9

     

In the Fourth Month he thought of the lady of the orange blossoms. Telling Murasaki that he had an errand to do, he slipped out of the Nijo~ house. A light rain was falling, the end of several days' rain. The moon came out just as the clouds were breaking. He was sunk in thoughts of other secret expeditions as he made his way through the soft evening moonlight. He passed a house so utterly ruinous, a garden so rank, that he almost wondered whether human beings had ever broken the wild forest. Wisteria blossoms, trailing from a giant pine, waved gently in the moonlight. The breeze brought in a vague, nostalgic perfume, similar to but somehow different from orange blossoms. He leaned from his carriage. Without support from the crumbling earthen wall, the branches of a willow dropped to the ground in great disorder. He had been here before. Yes —Prince Hitachi's mansion. He had his carriage stopped, and inquired of Koremitsu, who was always with him on these expeditions, whether it was indeed Prince Hitachi's.

“It is, my lord.”

“What an awful time the poor princess was having. I wonder if she still lives here. I had been thinking about her, but you know what people would say if I tried to see her. An opportunity it would be wrong to let pass. Go inside, please, and ask. But be very sure of yourself before you do. We would look very silly if we found ourselves with the wrong person.”

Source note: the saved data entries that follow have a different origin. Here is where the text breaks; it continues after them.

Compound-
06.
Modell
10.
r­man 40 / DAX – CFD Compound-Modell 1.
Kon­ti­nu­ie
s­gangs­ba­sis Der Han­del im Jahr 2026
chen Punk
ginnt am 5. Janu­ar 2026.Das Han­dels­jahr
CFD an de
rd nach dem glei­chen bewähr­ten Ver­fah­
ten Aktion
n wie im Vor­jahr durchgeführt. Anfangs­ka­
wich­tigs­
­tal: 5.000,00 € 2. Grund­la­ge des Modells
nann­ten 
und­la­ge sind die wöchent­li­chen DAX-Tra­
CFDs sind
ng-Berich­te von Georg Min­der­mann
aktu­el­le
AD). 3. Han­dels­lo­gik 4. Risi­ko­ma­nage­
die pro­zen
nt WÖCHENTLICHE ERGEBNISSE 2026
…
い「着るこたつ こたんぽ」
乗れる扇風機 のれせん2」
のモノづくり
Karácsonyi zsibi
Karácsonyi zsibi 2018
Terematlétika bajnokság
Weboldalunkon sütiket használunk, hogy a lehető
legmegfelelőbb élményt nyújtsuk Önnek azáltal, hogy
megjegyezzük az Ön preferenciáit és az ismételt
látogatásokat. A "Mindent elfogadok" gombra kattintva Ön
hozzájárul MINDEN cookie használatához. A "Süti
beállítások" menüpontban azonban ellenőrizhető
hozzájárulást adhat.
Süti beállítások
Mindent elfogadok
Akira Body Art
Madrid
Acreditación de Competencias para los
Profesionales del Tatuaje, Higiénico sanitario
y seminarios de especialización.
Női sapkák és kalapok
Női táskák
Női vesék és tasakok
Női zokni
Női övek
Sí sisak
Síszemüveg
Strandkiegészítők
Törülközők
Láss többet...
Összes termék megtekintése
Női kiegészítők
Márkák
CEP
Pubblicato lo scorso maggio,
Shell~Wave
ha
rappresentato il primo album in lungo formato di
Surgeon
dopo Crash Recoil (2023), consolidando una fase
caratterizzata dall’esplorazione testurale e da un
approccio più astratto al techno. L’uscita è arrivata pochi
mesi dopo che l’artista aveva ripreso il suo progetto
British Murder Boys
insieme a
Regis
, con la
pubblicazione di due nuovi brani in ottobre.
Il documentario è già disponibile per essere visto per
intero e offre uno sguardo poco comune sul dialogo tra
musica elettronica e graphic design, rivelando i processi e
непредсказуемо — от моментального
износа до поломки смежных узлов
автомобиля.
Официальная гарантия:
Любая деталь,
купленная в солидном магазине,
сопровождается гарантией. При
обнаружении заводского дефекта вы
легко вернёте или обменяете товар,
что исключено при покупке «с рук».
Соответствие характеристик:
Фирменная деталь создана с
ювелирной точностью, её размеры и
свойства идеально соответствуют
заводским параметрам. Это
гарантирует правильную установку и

Though he did not know it, he had chosen a moment of heightened feeling. She had been napping and she had dreamed of her father. After-wards, as if on his order, she set someone to mopping the rainwater that had leaked into a penthouse, and someone else to rearranging cushions, and in general it seemed as if she had resumed housekeeping.

“My sleeves still wet from tears for him who died

Are wetter yet from rain through ruined eaves.”